Passage to read →
= = =

Somalia's Western-backed president has announced the sacking of his prime minister a day after the two top officials quarreled over long-delayed elections in the restive Horn of Africa country.
"The president decided to suspend Prime Minister Mohamed Hussein Roble and stop his powers since he was linked with corruption," the office of President Mohamed Abdullahi Mohamed announced in a statement on Monday, while accusing the premier of obstructing a probe into a land grabbing case.
Relations between the president -- better known as Farmajo -- and Roble have long remained tense, with the latest row raising new fears about Somalia’s stability as the nation strives to hold fresh parliamentary elections.
The development followed Roble’s move on Sunday to accuse the president of disrupting electoral processes after Farmajo withdrew the prime minister's mandate to organize the next polls and called for the establishment of a new committee to "correct" the shortcomings.
Roble, who has not yet reacted to the announcement, alleged that Farmajo had no desire to hold "a credible election in this country."
Tensions in Somalia first escalated in February when Farmajo’s term expired before elections and he extended his term by two years, drawing the wrath of opposition forces within the government as well as the country’s armed militia, which led to clashes in the streets of Mogadishu.
The constitutional crisis was only defused when the president reversed the term extension and Roble brokered a timetable to a vote.
In the months since, however, a bitter rivalry between the two men has derailed the electoral processes again, straining ties with Western allies who expect the process to finish “peacefully.”
Farmajo and Roble only agreed to an apparent truce in October and issued a unified call for the election process to accelerate. Polls for the upper house have concluded in all states and voting for the lower house began in early November.
The development comes just two months after the United Nations raised serious concerns about humanitarian issues in central Somalia following the displacement of 100,000 people in fighting between pro-government and opposition militia forces.

= = =

Tasks to carry out →
1. Transcribe part of the article on the dispute between Somalia's president and prime minister, beginning at the words "Roble, who has" and stopping after "timetable to a vote.".
2. In the article on the dispute between Somalia's president and prime minister, when did voting for the lower house begin?

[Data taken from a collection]
= = =

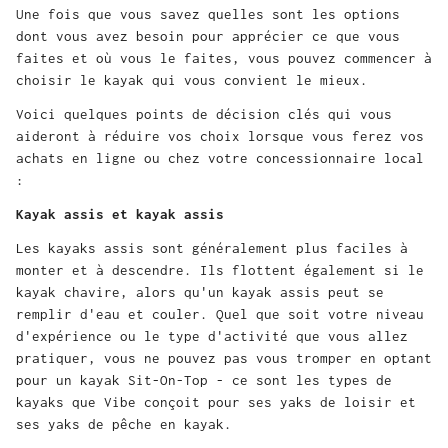
Une fois que vous savez quelles sont les options
dont vous avez besoin pour apprécier ce que vous
faites et où vous le faites, vous pouvez commencer à
choisir le kayak qui vous convient le mieux.
Voici quelques points de décision clés qui vous
aideront à réduire vos choix lorsque vous ferez vos
achats en ligne ou chez votre concessionnaire local
:
Kayak assis et kayak assis
Les kayaks assis sont généralement plus faciles à
monter et à descendre. Ils flottent également si le
kayak chavire, alors qu'un kayak assis peut se
remplir d'eau et couler. Quel que soit votre niveau
d'expérience ou le type d'activité que vous allez
pratiquer, vous ne pouvez pas vous tromper en optant
pour un kayak Sit-On-Top - ce sont les types de
kayaks que Vibe conçoit pour ses yaks de loisir et
ses yaks de pêche en kayak.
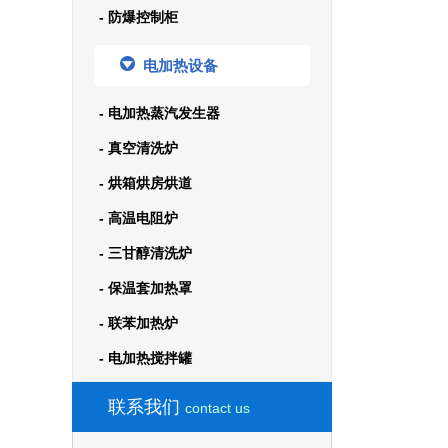
- 防爆控制柜
电加热设备
- 电加热蒸汽发生器
- 真空清洗炉
- 烘箱烘房烘道
- 高温电阻炉
- 三甘醇清洗炉
- 保温套加热罩
- 联苯加热炉
- 电加热搅拌罐
联系我们
contact us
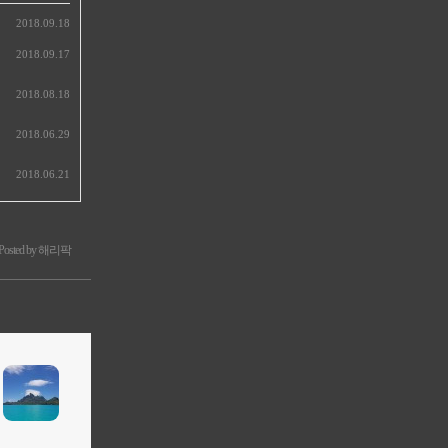
2018.09.18
2018.09.17
2018.08.18
2018.06.29
2018.06.21
Posted by 해리팍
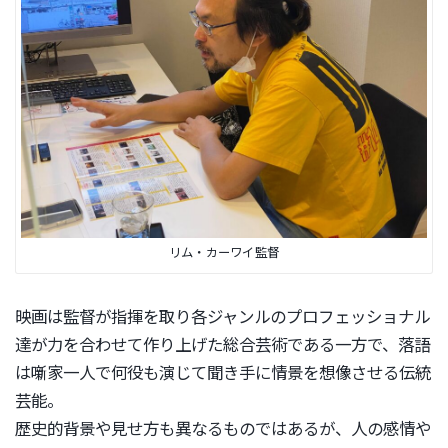
リム・カーワイ監督
映画は監督が指揮を取り各ジャンルのプロフェッショナル
達が力を
合わせて作り上げた総合芸術である一方で、
落語
は噺家一人で何役も演じて聞き手に情景を想像させる伝統
芸能
。
歴史的背景や見せ方も異なるものではあるが、
人の感情や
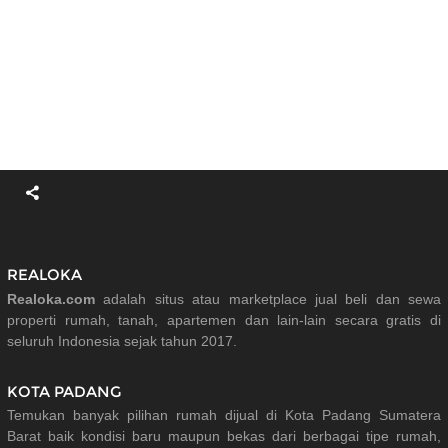
REALOKA
Realoka.com
adalah situs atau marketplace jual beli dan sewa
properti rumah, tanah, apartemen dan lain-lain secara gratis di
seluruh Indonesia sejak tahun 2017.
KOTA PADANG
Temukan banyak pilihan rumah dijual di Kota Padang Sumatera
Barat baik kondisi baru maupun bekas dari berbagai tipe rumah,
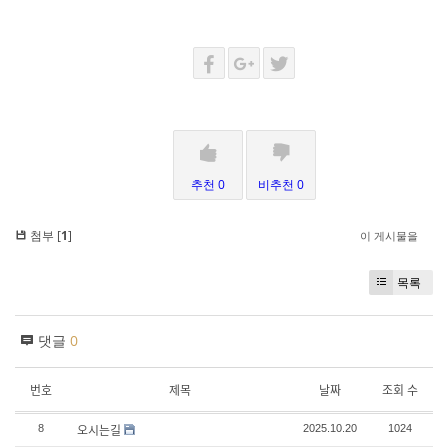
추천 0
비추천 0
첨부 [
1
]
이 게시물을
목록
댓글
0
번호
제목
날짜
조회 수
오시는길
8
2025.10.20
1024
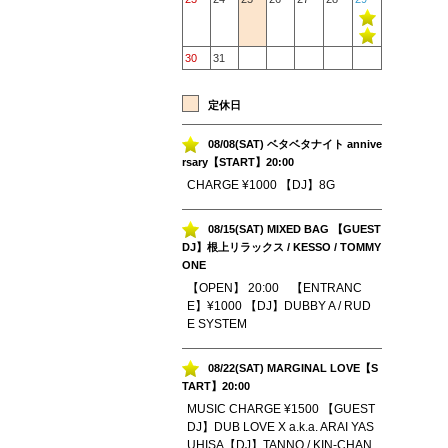
30
31
定休日
08/08(SAT) ベタベタナイト annive
rsary【START】20:00
CHARGE ¥1000 【DJ】8G
08/15(SAT) MIXED BAG 【GUEST
DJ】根上リラックス / KESSO / TOMMY
ONE
【OPEN】 20:00 【ENTRANC
E】¥1000 【DJ】DUBBY A / RUD
E SYSTEM
08/22(SAT) MARGINAL LOVE【S
TART】20:00
MUSIC CHARGE ¥1500 【GUEST
DJ】DUB LOVE X a.k.a. ARAI YAS
UHISA【DJ】TANNO / KIN-CHAN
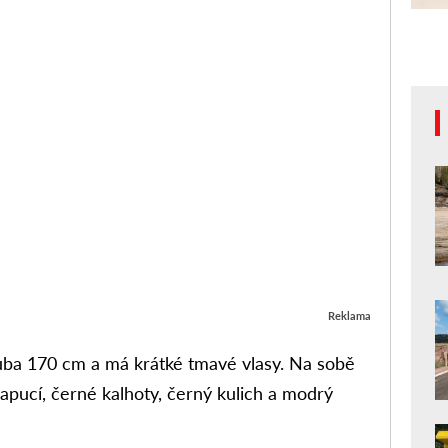
Reklama
uba 170 cm a má krátké tmavé vlasy. Na sobě
ucí, černé kalhoty, černý kulich a modrý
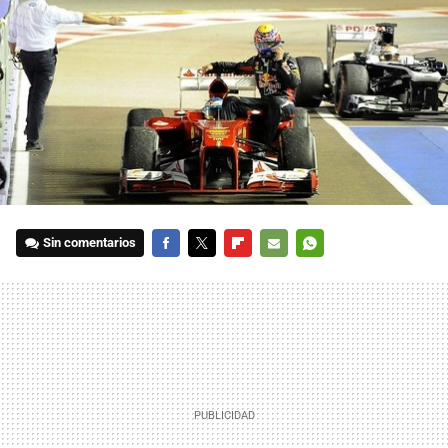
Sin comentarios
FACEBOOK
TWITTER
FLIPBOARD
E-
WHATSAPP
MAIL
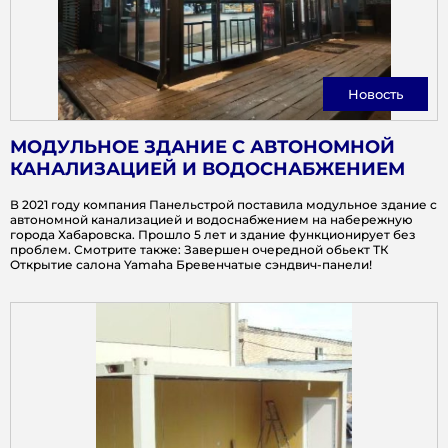
Новость
МОДУЛЬНОЕ ЗДАНИЕ С АВТОНОМНОЙ
КАНАЛИЗАЦИЕЙ И ВОДОСНАБЖЕНИЕМ
В 2021 году компания Панельстрой поставила модульное здание с
автономной канализацией и водоснабжением на набережную
города Хабаровска. Прошло 5 лет и здание функционирует без
проблем. Смотрите также: Завершен очередной обьект ТК
Открытие салона Yamaha Бревенчатые сэндвич-панели!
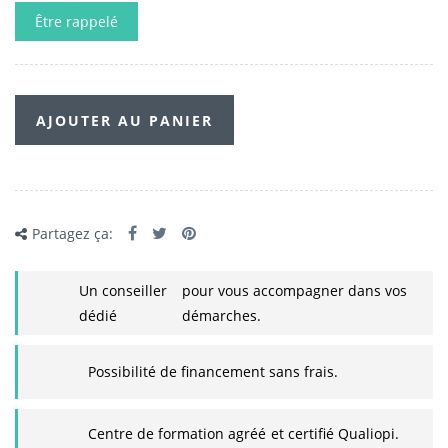
Être rappelé
AJOUTER AU PANIER
Partagez ça:
Un conseiller
pour vous accompagner dans vos
dédié
démarches.
Possibilité de financement sans frais.
Centre de formation agréé
et certifié Qualiopi.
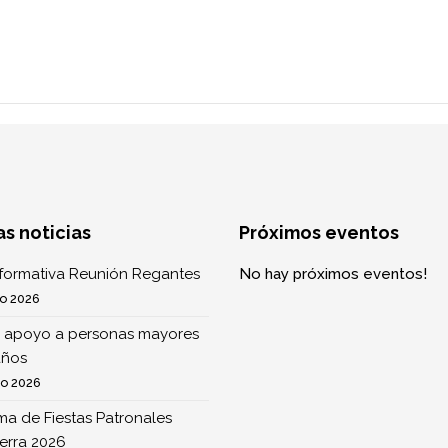
as noticias
Próximos eventos
nformativa Reunión Regantes
No hay próximos eventos!
o 2026
 apoyo a personas mayores
años
to 2026
a de Fiestas Patronales
erra 2026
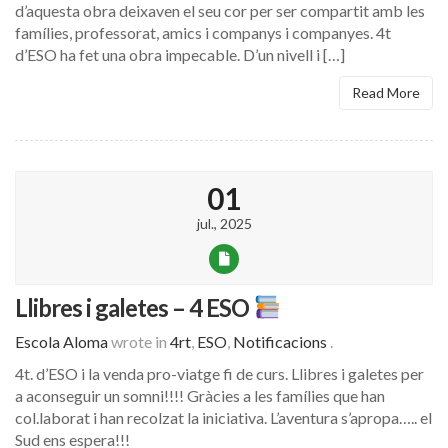
d’aquesta obra deixaven el seu cor per ser compartit amb les
famílies, professorat, amics i companys i companyes. 4t
d’ESO ha fet una obra impecable. D’un nivell i […]
Read More
01
jul., 2025
Llibres i galetes – 4 ESO
Escola Aloma
wrote in
4rt
,
ESO
,
Notificacions
.
4t. d’ESO i la venda pro-viatge fi de curs. Llibres i galetes per
a aconseguir un somni!!!! Gràcies a les famílies que han
col.laborat i han recolzat la iniciativa. L’aventura s’apropa….. el
Sud ens espera!!!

= = =

Solutions by task →
1.
Roble, who has not yet reacted to the announcement, alleged that Farmajo had no desire to hold "a credible election in this country."
Tensions in Somalia first escalated in February when Farmajo’s term expired before elections and he extended his term by two years, drawing the wrath of opposition forces within the government as well as the country’s armed militia, which led to clashes in the streets of Mogadishu.
The constitutional crisis was only defused when the president reversed the term extension and Roble brokered a timetable to a vote.

2. Early November